**CONSIGNE 1**:
Répondez à ces questions sur l'article consacré à la beauté féminine :
(a) Qui signe « A First-Rate Girl: The problem of female beauty » ?
(b) Quel roman de Jonathan Franzen l'article cite-t-il comme contre-exemple ?
(c) Après combien de jours de connaissance commune Lias épouse-t-il Margot ?
**CONSIGNE 2**:
Prolongez l'article consacré à la beauté féminine au-delà de sa dernière phrase.

**EXTRAIT DU DOCUMENT**:
+++

Month: octobre, 2013

Capitulum

This is, unfortunately, sentimental: how we wish life were, rather than how it is. It’s like creating a fictional world in which every deserving orphan ends up inheriting a fortune from a rich uncle. In life, beauty is rarely, if ever, just another quality that a woman possesses, like a knowledge of French. A woman’s beauty tends to play an instrumental role in the courtship process, and its impact rarely ends there.

Dans « A First-Rate Girl: The problem of female beauty« , Adelle Waldman revient sur l’obsession des hommes pour les belles femmes de premier choix, de haut standing esthétique. Partant d’une anecdote rapportant la mécanique du choix de compagnes d’une de ses connaissances – un homme intelligent, cultivé, au physique non-hypnotique – la rédactrice revient sur ce pli général qu’ont les hommes dans notre société de ne s’intéresser en priorité qu’aux femmes qu’ils considèrent très belles et désirables ; d’en noter l’apparition ; de ne pas pouvoir transiger de trop sur le critère esthétique. En tirant des exemples de romans et s’attardant sur des contre-exemples comme Freedom de Jonathan Franzen, elle dénonce cette croyance raffermie par cette pléthore de livres (qui ne datent pas seulement d’hier) et de produits de l’industrie culturelle (en particulier) qui cautionne et même plus, qui banalise cette condition préalable dans l’intérêt porté aux femmes, et qui ajoutée à la matraque marketing à laquelle on ne peut échapper dans la rue, les lectures et les films que l’on visionne, conditionne l’exigence primordiale avec laquelle n’importe quelle femme va soigner son apparence.

Franzen’s presentation of Joey and Jenna stands in contrast to myriad novels in which a male protagonist falls for a woman for little reason other than her beauty, and then seems not merely disappointed but also angry, almost self-righteous, when she turns out not to be exactly the person he wanted her to be.

Dans l’une de mes lectures récentes, Les saisons et les jours de Caroline Miller, une même critique nait de l’infatuation de l’un des personnages, un jeune garçon fermier de Géorgie se rendant sur la Côte Est des États-Unis, pour une très jolie fille de la ville : Lias épouse Margot après tout juste trois jours de connaissance commune et la ramène aussitôt dans sa pauvre campagne. Mais très vite, sortie de son contexte, l’attirance de Lias décroit et se mue en ressentiment violent pour une femme qui ne correspond jamais à ce qu’il voudrait qu’elle soit et dont le physique devient un motif d’aversion pour eux-deux.

+++

**DONNÉES FOURNIES**:
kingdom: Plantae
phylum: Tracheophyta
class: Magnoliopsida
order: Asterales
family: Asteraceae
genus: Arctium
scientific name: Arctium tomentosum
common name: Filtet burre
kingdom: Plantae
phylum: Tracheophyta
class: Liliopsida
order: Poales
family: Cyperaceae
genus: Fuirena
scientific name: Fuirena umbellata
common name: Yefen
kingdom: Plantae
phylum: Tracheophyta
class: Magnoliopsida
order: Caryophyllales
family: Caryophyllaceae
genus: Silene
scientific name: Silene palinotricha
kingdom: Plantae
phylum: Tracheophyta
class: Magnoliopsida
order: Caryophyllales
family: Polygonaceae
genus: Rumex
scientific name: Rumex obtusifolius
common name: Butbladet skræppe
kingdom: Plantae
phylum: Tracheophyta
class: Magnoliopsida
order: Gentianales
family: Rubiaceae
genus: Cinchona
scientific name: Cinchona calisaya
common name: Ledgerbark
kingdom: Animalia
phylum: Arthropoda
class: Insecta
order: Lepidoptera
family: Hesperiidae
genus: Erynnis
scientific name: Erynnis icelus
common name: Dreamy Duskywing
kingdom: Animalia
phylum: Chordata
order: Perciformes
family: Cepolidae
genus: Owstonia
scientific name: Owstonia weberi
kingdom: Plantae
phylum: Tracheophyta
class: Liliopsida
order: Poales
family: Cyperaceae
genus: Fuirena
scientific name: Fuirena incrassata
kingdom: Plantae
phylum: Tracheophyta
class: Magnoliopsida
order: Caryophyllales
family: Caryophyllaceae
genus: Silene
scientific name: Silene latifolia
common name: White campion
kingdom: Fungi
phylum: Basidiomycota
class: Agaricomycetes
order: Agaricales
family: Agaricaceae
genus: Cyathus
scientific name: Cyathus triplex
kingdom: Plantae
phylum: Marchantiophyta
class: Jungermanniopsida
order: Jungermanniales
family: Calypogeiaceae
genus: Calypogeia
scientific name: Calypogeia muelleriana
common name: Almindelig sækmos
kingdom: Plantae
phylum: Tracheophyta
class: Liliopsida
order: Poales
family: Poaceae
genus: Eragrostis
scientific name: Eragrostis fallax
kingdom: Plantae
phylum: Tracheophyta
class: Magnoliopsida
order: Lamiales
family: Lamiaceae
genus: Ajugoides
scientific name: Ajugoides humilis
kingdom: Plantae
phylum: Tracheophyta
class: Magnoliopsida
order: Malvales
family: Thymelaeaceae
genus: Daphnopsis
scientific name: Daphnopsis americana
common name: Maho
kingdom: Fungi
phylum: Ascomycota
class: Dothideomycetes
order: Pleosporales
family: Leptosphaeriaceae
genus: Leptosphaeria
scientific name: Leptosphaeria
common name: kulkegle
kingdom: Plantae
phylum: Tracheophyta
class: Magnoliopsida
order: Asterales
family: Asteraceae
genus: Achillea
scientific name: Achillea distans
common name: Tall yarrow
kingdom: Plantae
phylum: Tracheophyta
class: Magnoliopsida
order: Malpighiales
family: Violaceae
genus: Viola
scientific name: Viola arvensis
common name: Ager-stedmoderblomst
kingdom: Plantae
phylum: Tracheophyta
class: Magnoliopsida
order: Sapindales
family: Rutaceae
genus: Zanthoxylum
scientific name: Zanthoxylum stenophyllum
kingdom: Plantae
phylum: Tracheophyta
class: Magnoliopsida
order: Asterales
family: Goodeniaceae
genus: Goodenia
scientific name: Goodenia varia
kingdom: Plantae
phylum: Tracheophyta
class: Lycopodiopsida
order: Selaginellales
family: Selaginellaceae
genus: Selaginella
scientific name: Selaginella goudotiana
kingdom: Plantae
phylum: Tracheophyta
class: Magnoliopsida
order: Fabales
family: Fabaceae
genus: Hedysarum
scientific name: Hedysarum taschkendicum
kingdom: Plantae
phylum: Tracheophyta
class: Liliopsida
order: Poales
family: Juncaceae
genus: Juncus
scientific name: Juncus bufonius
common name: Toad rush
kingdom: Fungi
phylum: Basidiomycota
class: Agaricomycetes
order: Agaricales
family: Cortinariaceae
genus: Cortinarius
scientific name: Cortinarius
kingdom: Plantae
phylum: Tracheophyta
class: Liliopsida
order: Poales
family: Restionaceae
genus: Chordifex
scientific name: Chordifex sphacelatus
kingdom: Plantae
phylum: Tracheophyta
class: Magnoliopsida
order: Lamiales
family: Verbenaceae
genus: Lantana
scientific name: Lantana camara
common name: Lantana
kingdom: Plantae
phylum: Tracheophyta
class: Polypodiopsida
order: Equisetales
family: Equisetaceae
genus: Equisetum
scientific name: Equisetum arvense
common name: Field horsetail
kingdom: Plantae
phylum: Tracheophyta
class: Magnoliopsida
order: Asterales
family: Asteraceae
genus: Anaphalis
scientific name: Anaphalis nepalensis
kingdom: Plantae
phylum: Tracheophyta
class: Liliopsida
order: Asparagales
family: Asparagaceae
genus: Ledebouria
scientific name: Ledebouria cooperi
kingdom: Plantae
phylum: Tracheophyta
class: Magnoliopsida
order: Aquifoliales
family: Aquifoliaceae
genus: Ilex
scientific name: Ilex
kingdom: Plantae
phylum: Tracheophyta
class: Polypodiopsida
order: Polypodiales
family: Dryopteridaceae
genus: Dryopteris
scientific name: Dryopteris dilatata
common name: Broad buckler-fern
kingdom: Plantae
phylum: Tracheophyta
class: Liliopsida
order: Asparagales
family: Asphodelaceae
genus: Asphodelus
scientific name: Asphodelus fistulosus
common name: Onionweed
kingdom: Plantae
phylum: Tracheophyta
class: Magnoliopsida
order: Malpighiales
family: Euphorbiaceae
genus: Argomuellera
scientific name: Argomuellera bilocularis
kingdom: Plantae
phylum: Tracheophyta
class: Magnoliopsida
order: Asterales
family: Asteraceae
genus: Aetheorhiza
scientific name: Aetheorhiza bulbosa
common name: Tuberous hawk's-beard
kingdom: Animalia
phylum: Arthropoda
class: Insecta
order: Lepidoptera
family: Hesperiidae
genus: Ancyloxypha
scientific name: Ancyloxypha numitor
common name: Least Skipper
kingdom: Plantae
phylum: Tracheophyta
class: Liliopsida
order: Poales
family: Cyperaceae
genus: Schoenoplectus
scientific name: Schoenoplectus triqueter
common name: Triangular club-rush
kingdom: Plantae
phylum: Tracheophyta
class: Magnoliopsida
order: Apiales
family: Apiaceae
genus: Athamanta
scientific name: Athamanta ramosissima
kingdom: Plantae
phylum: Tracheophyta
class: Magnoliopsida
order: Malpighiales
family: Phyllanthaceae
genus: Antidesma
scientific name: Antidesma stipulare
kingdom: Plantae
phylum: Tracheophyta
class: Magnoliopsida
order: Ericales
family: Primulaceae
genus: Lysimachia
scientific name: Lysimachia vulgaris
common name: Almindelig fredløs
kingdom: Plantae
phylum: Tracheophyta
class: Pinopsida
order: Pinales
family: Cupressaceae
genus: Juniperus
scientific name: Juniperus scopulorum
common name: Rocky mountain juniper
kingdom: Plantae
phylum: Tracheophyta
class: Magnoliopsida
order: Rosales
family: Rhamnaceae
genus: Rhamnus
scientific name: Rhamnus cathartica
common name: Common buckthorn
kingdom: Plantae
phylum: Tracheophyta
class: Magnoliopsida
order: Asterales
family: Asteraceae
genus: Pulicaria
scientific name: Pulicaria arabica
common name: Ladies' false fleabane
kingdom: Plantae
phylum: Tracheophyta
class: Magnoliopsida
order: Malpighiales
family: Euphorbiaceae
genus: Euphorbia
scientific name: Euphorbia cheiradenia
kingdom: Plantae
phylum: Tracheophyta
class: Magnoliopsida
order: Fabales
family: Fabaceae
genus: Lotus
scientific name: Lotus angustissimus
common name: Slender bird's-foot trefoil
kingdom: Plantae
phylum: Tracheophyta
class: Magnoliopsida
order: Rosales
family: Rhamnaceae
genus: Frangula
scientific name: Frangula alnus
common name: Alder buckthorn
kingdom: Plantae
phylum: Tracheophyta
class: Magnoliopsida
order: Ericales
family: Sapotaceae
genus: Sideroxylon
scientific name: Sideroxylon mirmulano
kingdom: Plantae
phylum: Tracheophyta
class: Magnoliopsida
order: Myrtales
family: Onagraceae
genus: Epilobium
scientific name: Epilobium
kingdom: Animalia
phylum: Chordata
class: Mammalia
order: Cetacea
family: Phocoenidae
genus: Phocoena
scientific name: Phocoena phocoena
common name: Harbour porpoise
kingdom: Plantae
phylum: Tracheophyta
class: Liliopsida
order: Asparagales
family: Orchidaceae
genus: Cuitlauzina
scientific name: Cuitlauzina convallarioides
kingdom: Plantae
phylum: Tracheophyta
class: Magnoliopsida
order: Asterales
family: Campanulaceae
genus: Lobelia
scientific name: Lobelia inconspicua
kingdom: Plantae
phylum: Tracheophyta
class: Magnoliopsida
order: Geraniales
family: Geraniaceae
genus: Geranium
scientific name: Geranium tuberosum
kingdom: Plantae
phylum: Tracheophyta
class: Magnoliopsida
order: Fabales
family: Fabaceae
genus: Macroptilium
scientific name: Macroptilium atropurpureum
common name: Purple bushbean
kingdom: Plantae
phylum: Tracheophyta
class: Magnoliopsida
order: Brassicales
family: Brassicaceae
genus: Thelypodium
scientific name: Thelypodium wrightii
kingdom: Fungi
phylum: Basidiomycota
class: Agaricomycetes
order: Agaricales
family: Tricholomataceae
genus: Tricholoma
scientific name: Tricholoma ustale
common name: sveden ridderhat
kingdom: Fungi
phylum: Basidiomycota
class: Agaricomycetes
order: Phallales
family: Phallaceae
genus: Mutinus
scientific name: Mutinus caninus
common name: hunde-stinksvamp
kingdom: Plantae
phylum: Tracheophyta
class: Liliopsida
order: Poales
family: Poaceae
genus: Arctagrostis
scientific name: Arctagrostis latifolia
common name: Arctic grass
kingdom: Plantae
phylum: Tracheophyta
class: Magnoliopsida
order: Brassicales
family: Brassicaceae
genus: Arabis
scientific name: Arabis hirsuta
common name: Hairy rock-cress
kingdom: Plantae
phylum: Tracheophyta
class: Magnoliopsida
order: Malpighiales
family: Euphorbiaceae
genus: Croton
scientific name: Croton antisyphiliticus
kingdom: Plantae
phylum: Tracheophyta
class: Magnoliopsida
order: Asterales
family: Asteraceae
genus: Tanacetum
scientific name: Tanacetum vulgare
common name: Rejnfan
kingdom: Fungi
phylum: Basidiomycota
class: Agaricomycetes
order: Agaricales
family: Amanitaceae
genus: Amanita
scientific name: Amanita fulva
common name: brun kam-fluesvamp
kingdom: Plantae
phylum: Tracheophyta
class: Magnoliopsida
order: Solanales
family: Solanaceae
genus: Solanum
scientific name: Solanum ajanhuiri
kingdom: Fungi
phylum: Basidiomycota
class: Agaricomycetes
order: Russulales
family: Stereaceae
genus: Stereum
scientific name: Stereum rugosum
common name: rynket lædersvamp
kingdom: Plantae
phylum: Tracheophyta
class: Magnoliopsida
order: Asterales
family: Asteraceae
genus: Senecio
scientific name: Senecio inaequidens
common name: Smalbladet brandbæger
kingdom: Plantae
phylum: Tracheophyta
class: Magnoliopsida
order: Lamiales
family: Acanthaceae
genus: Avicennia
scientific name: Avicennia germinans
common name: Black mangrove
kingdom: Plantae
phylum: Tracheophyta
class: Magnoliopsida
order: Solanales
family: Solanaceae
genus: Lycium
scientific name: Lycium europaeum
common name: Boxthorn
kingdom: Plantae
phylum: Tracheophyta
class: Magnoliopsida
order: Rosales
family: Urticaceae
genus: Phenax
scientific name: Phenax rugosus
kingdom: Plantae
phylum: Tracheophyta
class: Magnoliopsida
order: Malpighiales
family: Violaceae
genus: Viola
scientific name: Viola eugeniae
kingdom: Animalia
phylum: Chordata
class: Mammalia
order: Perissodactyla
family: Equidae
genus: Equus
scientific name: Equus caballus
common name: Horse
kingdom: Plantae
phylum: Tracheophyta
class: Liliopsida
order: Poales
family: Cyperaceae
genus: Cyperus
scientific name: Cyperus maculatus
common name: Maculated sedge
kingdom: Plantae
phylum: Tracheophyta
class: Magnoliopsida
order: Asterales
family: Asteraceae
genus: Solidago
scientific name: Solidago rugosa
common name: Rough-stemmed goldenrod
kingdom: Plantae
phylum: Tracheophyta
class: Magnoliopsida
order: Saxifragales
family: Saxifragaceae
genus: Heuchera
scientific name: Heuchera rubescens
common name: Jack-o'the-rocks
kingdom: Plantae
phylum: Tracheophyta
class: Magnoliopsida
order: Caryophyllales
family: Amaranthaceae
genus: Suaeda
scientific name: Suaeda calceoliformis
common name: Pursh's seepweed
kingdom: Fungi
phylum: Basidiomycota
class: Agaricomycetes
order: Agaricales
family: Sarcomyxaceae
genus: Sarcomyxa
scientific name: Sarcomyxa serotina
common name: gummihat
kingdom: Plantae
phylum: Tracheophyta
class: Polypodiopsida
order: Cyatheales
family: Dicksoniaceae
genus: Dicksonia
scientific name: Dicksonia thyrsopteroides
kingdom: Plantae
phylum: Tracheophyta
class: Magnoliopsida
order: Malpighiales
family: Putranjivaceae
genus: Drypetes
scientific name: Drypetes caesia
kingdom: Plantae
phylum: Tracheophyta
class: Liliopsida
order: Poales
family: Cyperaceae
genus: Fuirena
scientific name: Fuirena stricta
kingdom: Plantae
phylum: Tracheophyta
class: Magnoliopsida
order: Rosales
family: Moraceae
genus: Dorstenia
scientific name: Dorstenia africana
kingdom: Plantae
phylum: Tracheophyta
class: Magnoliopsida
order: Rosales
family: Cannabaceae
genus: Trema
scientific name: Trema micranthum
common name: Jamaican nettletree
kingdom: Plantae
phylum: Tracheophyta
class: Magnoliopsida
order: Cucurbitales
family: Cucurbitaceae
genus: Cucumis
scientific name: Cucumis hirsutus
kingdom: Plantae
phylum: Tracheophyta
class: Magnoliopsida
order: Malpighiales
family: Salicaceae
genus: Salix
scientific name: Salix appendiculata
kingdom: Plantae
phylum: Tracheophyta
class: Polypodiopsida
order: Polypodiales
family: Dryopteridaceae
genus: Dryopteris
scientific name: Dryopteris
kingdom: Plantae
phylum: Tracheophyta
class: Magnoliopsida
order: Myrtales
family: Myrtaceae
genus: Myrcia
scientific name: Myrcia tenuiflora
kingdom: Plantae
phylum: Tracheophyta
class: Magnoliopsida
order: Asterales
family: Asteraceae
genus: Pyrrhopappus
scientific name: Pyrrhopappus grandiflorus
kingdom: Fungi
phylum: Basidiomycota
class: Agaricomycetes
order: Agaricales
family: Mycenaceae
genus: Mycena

+++

**RÉPONSE RÉDIGÉE 1**:
(a) Adelle Waldman.
(b) Freedom.
(c) Trois jours.

**RÉPONSE RÉDIGÉE 2**:
Cliquer et penser

Avec transition : il est dérangeant de ne pouvoir mesurer combien de ce que l’on exige pour soi-même constitue de fait l’échelle de critères entendus. Même en tentant de rester imperméable aux injonctions des magazines et des films, des propos rabâchés dans les conversations, des plaisanteries masculines, il faut se rendre à l’évidence : on y obéit, la problématique courante se lisant plutôt : jusqu’à quel point ? Or on est forcé souvent de se décourager ; car cette imperméabilité est constamment objectée par les comportements intelligents poussant dans le sens inverse. Les remarques d’amis, de personnes de confiance, les gestes pieux d’entretien physique, la non-dérogation massive à ces prescriptions. Si bien que l’on désespère : et éternellement, l’on se demandera pourquoi, toujours, revient-il aux femmes de se sentir non-entretenues, soulignées, ou même dans le plus simple cas, regardées, pour une chtare sur la tronche, deux poils sur la jambe, un corps détendu ? Le simple fait que même des hommes à forte sympathie féminine et / ou féministe ne s’empêchent de noter mentalement ou de verbaliser un manquement aux pré-supposés esthétiques, et de remarquer – presque mécaniquement – lorsque le contrat est rempli, pousse presque à capituler. La comparaison perpétuelle induite dans le regard que se jette une femme est une arme de destruction d’estime très puissante, et la savoir perpétuée par tout un chacun et chacune au quotidien, sans même en prendre note, laisse un goût d’amère défaite en croisant les reflets.

Ça n’est pas un sentiment neuf, j’avais déjà exposé quelques unes des baffes envoyées par Despentes, mais la récurrence du sentiment amène le ressassement. Mona Chollet oeuvre aussi en périphérie avec des analyses pointues, dont on recommandera la lecture avec une exhortation de type océanique.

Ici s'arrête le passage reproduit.